A
ESCANDALOSA BELEZA DO MAL
O
que me irrita em Adorno é o método do curto-circuito que liga com uma facilidade
perigosa as obras de arte às causas, às consequências ou às significações
políticas (sociológicas); as reflexões extremamente cheias de nuances (os
conhecimentos musicológicos de Adorno são admiráveis) levam desse modo a
conclusões extremamente pobres; na verdade, visto que as tendências políticas
de uma época são sempre redutíveis a
duas únicas tendências opostas, acabamos por classificar uma obra de arte no
lado do progresso ou no lado da reação; e como a reação é o mal, a inquisição
pode abrir seus processos.
A
sagração da primavera: um balé que termina com o sacrifício de uma moça
que deve morrer para que a primavera ressuscite. Adorno: Stravinski está do
lado da barbárie; sua “música não se identifica com a vítima, mas com a
instância destrutiva” (pergunto-me: por que o verbo “identificar-se?” como é
que Adorno sabe se Stravinski “se identifica” ou não? por que não dizer “pinta”,
“faz um retrato?”, “uma figura”, “representa”? resposta: porque apenas a identificação
com o mal é culpada e pode legitimar um processo).
Desde
sempre, profunda, violentamente, detesto aqueles que querem encontrar numa obra
de arte uma atitude (política, filosófica, religiosa etc), em vez de
procurar uma intenção de conhecer, de compreender, de apreender este ou
aquele aspecto da realidade. A música, antes de Stravinski, nunca soubera dar
uma forma aos ritos bárbaros. Não se sabia imaginá-los musicalmente. O que quer
dizer: não se sabia imaginar a beleza da barbárie. Sem sua beleza, essa
barbárie continuaria incompreensível. (Frisando: para conhecer a fundo esse ou
aquele fenômeno, é preciso compreender sua beleza, real ou potencial.) Dizer
que um rito sangrento possui uma beleza, eis o escândalo, insuportável, inaceitável.
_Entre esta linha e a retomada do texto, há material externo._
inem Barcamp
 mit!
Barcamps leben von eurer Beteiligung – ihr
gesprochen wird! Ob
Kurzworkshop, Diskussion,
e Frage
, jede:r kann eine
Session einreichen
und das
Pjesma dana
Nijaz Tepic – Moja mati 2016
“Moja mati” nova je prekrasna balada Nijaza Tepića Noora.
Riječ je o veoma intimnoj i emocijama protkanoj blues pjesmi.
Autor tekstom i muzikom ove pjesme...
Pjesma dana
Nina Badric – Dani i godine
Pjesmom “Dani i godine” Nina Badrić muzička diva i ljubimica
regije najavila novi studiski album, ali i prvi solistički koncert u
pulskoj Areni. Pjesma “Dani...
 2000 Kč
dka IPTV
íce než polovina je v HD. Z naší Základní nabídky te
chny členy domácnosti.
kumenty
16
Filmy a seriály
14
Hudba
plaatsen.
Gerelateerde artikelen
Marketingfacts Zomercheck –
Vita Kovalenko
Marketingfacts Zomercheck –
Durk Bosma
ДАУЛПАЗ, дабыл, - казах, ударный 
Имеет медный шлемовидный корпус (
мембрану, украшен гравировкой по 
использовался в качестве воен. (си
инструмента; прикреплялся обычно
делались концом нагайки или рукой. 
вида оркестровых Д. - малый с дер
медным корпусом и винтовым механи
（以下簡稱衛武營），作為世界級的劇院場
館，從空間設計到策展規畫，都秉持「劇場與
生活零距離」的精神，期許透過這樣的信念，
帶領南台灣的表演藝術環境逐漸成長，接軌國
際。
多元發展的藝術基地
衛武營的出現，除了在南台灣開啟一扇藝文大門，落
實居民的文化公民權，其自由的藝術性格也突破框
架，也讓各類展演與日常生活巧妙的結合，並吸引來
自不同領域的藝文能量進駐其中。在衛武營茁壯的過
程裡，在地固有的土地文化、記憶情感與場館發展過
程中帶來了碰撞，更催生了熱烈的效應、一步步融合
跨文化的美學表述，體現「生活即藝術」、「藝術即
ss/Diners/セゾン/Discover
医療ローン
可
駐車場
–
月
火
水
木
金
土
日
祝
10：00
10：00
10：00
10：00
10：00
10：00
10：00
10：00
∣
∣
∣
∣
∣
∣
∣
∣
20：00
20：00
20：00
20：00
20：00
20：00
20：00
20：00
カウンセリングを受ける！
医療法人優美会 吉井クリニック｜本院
No entanto, sem compreender esse escândalo, sem ir até o fundo desse escândalo,
não podemos compreender grande coisa sobre o homem. Stravinski dá ao rito
bárbaro uma forma musical forte, convincente, mas que não mente: escutemos a
última sequência da Sagração, a dança do sacrifício: o horror não é
escamoteado. Está lá. Que seja apenas mostrado? Que não seja denunciado? Mas se
ele fosse denunciado, isto é, privado de sua beleza, mostrado em sua feiura,
seria uma deslealdade, uma simplificação, uma “propaganda”. É porque é belo que
o assassinato da moça é tão terrível.
Assim como ele fez um retrato da missa, um retrato de uma festa campestre (Petrouchka). Stravinski fez aqui o retrato do êxtase bárbaro. É ainda mais interessante que ele tenha se declarado sempre e explicitamente partidário do princípio apolíneo, contrário ao princípio dionisíaco: A sagração da primavera (notadamente suas danças rituais) é o retrato apolíneo do êxtase dionisíaco: nesse retrato, os elementos extáticos (a batida agressiva do ritmo, alguns motivos melódicos extremamente curtos, muitas vezes repetidos, nunca desenvolvidos e parecendo gritos) são transformados em grande arte requintada (por exemplo, o ritmo, apesar de sua agressividade, torna-se tão complexo na alternância rápida de compassos diferentes que cria um tempo artificial, irreal, inteiramente estilizado); no entanto, a beleza apolínea desse retrato da barbárie não esconde o horror; ela nos mostra que no fundo do êxtase não se encontra senão a dureza do ritmo, as batidas severas da percussão, a insensibilidade extrema, a morte.